Copy out the lines from the one containing "Subscribe to Research Alerts" to the one containing "craft business?", both included, leaving the pictures out of your answer.

>>>

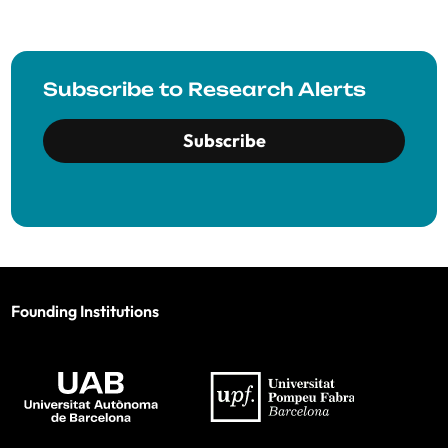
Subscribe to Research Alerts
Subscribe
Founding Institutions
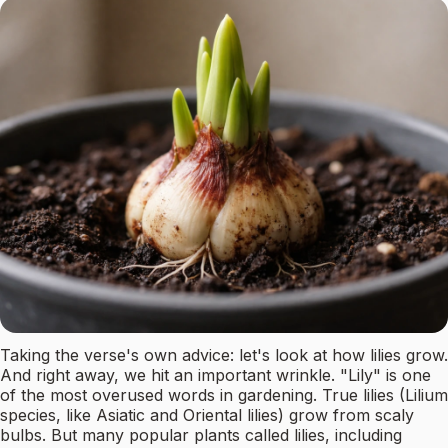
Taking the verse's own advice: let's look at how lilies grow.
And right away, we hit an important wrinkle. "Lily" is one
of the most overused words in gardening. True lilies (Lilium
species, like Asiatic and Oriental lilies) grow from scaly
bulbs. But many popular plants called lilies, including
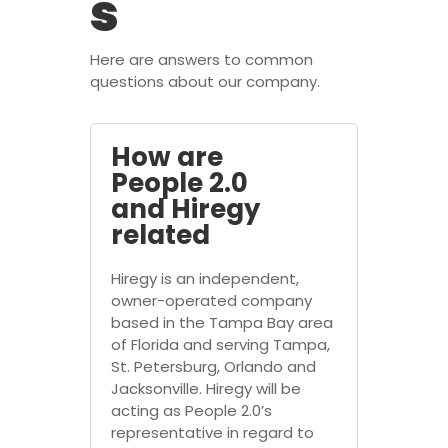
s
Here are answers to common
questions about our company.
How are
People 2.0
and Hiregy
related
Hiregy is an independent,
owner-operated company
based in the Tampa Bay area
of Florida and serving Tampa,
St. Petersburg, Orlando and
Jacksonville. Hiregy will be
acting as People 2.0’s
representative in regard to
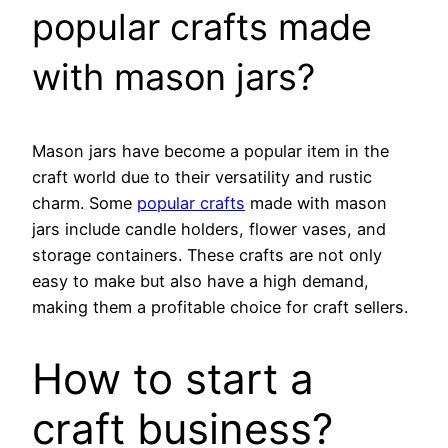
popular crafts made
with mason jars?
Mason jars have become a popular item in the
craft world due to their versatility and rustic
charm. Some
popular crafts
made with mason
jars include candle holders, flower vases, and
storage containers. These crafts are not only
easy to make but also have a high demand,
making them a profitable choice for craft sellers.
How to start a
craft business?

<<<
>>>

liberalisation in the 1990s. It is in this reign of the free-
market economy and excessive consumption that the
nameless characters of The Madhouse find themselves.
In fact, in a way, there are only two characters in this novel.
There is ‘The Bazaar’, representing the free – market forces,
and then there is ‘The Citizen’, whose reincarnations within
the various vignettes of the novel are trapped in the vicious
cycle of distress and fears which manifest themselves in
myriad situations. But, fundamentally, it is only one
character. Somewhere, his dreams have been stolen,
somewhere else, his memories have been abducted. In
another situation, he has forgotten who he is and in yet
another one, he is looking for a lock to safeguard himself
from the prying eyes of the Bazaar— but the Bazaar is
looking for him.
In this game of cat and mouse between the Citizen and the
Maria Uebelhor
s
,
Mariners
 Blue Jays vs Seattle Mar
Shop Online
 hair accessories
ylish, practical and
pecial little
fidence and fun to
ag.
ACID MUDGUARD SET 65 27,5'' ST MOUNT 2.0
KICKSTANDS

<<<

**Response to the task**
Subscribe to Research Alerts
Subscribe
Founding Institutions
Taking the verse's own advice: let's look at how lilies grow.
And right away, we hit an important wrinkle. "Lily" is one
of the most overused words in gardening. True lilies (Lilium
species, like Asiatic and Oriental lilies) grow from scaly
bulbs. But many popular plants called lilies, including
s
Here are answers to common
questions about our company.
How are
People 2.0
and Hiregy
related
Hiregy is an independent,
owner-operated company
based in the Tampa Bay area
of Florida and serving Tampa,
St. Petersburg, Orlando and
Jacksonville. Hiregy will be
acting as People 2.0’s
representative in regard to
popular crafts made
with mason jars?
Mason jars have become a popular item in the
craft world due to their versatility and rustic
charm. Some
popular crafts
made with mason
jars include candle holders, flower vases, and
storage containers. These crafts are not only
easy to make but also have a high demand,
making them a profitable choice for craft sellers.
How to start a
craft business?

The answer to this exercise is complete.